TASK BRIEF = Would it be possible to quote, exactly and in full, the lines from the one with "#1 smartphone [342,281,644,526]" through the end of the entries below?
[LISTED ENTRIES Boundary: Start]
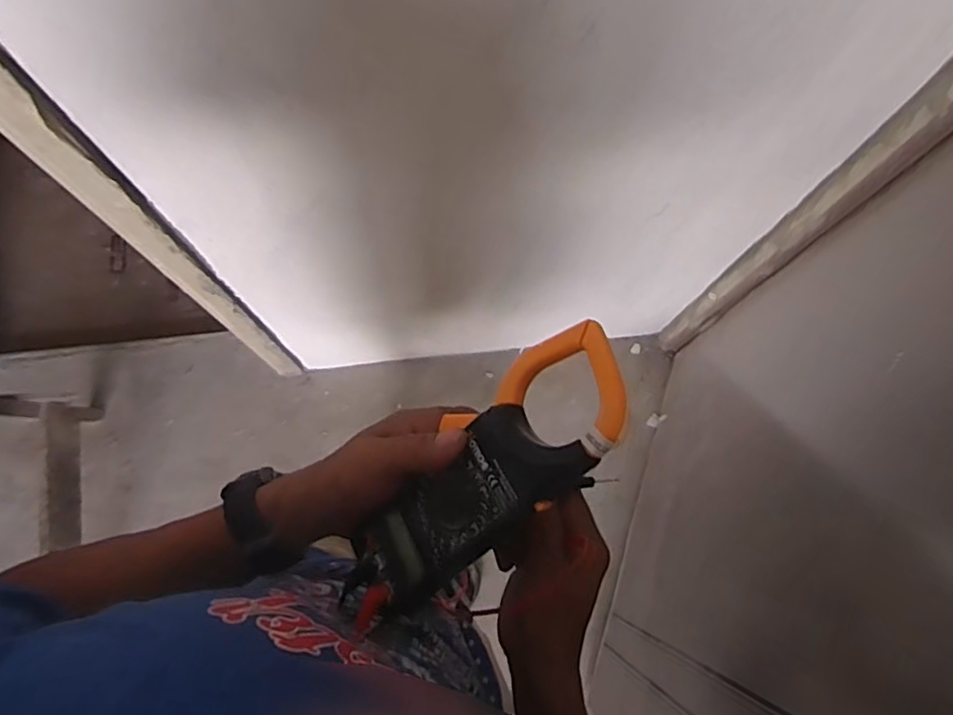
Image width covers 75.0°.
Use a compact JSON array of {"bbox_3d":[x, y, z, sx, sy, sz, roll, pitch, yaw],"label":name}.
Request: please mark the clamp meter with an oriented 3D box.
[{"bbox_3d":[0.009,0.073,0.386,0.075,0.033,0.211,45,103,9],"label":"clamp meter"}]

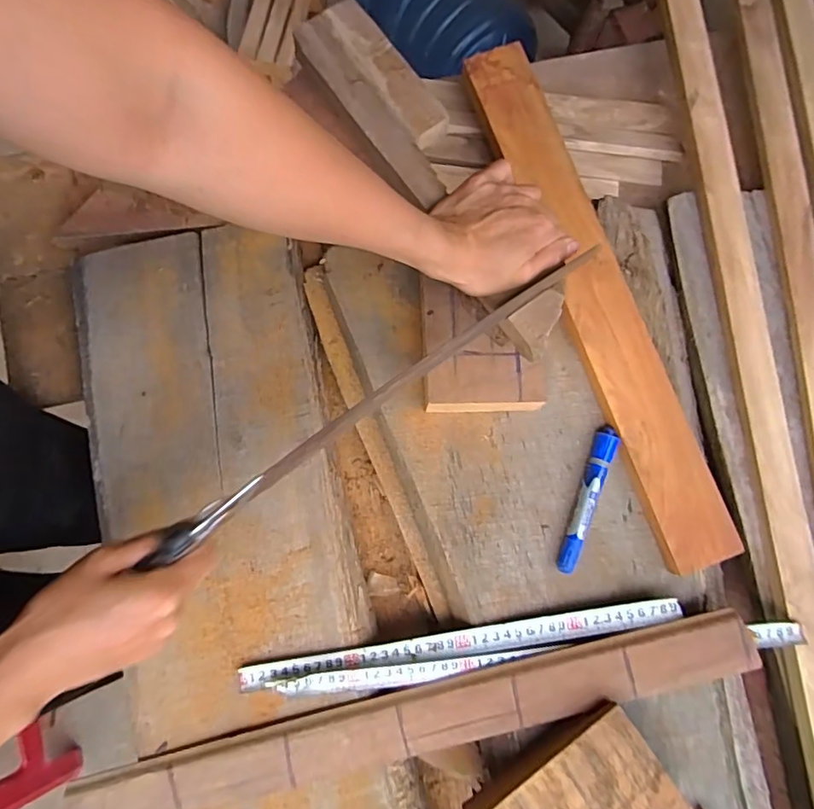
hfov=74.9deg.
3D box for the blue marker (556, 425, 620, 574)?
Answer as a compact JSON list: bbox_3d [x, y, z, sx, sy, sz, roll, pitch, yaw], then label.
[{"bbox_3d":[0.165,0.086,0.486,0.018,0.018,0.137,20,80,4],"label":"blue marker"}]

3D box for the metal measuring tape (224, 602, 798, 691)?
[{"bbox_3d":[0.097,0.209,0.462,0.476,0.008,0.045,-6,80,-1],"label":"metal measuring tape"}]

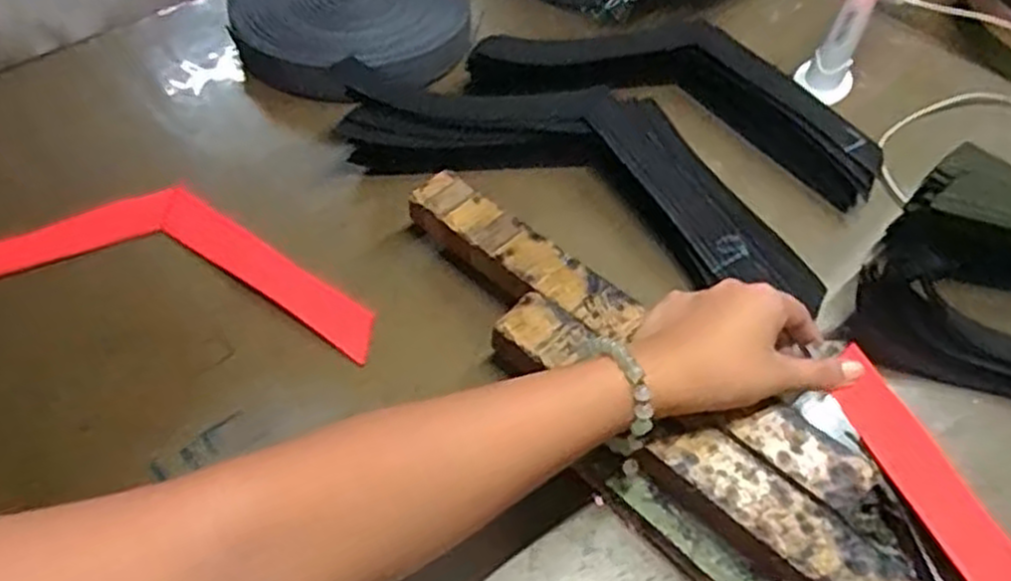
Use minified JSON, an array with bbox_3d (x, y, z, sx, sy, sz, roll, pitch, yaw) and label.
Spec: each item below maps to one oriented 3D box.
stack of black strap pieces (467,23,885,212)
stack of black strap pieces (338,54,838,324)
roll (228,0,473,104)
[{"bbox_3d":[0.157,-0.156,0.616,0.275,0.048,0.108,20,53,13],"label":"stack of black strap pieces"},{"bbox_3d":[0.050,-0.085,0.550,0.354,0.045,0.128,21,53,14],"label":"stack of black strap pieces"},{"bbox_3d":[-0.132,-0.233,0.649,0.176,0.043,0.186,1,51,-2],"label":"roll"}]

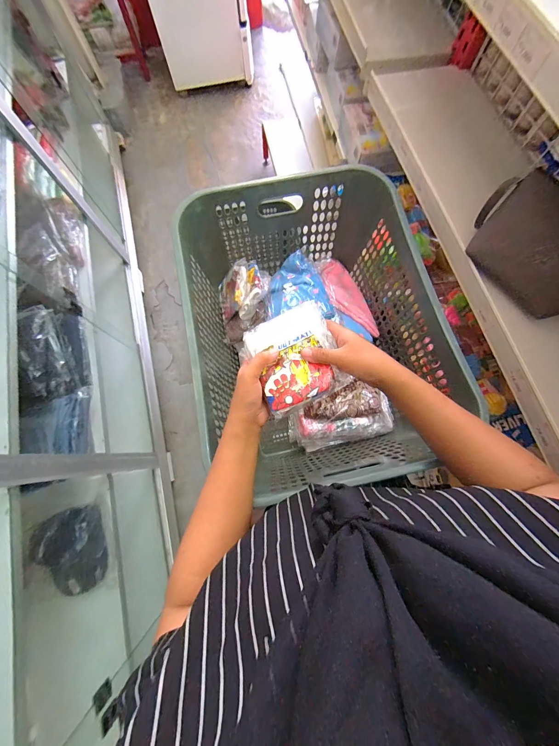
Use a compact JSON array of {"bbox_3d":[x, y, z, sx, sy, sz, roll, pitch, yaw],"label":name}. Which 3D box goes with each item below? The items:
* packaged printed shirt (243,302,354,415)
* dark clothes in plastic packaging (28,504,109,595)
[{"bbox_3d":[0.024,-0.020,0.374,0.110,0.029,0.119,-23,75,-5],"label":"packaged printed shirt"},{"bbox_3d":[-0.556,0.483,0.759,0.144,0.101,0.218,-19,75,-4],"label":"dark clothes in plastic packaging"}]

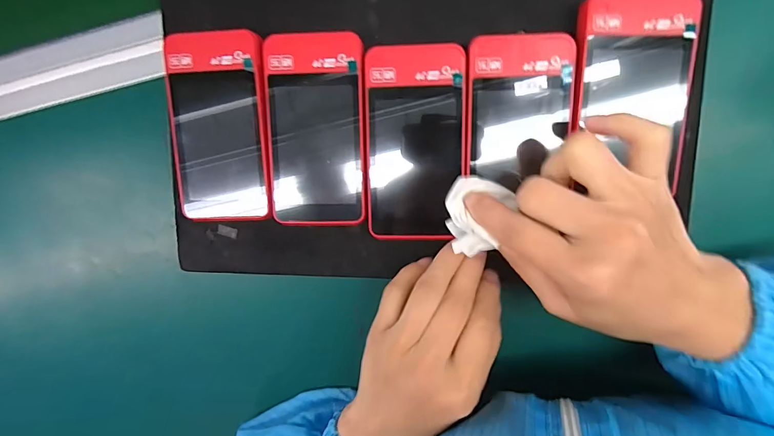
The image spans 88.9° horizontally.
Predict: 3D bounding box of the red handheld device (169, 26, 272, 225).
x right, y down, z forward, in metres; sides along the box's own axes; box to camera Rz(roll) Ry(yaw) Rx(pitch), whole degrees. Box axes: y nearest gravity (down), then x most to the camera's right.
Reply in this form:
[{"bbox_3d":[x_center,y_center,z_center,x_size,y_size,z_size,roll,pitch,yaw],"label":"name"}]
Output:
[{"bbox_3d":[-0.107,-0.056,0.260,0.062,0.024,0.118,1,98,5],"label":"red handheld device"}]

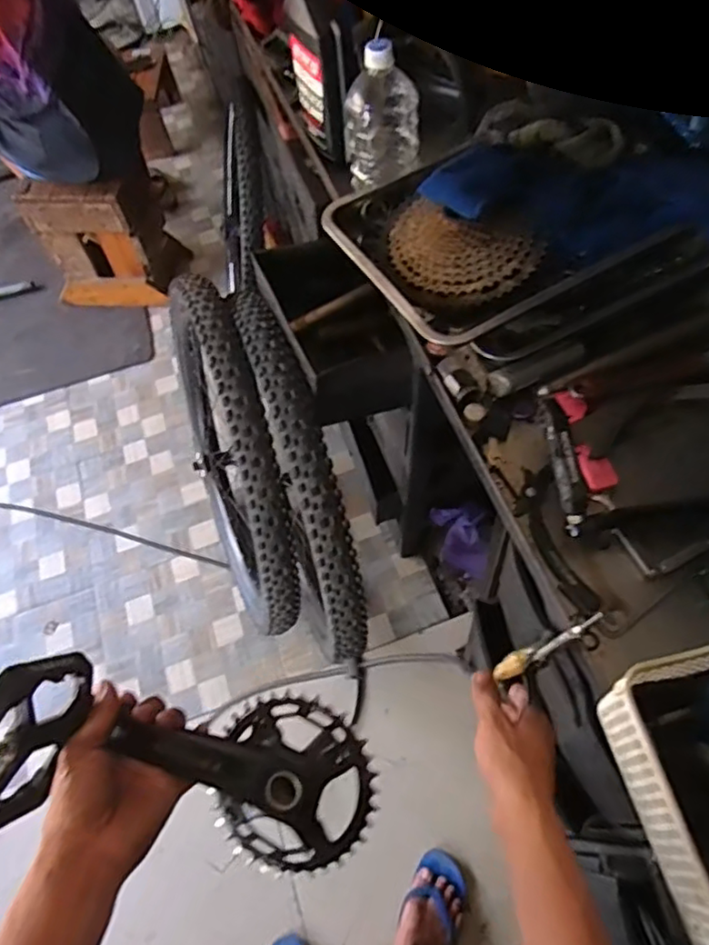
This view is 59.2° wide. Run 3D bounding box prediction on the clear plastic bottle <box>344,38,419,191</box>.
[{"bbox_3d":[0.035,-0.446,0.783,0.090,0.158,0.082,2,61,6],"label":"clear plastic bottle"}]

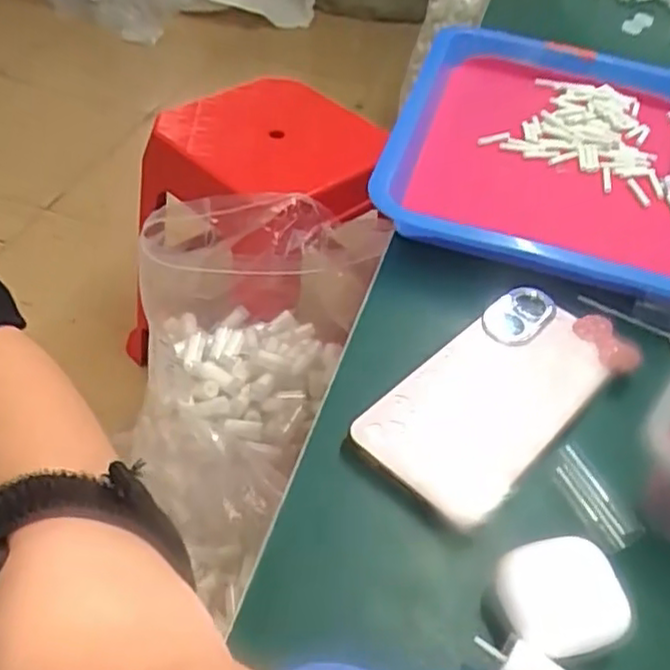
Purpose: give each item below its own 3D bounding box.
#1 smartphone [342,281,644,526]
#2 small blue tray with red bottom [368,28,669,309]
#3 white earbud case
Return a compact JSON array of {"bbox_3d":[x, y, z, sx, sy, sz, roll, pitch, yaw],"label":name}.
[LISTED ENTRIES Boundary: End]
SOLVED EXERCISE =
#1 smartphone [342,281,644,526]
#2 small blue tray with red bottom [368,28,669,309]
#3 white earbud case
Return a compact JSON array of {"bbox_3d":[x, y, z, sx, sy, sz, roll, pitch, yaw],"label":name}.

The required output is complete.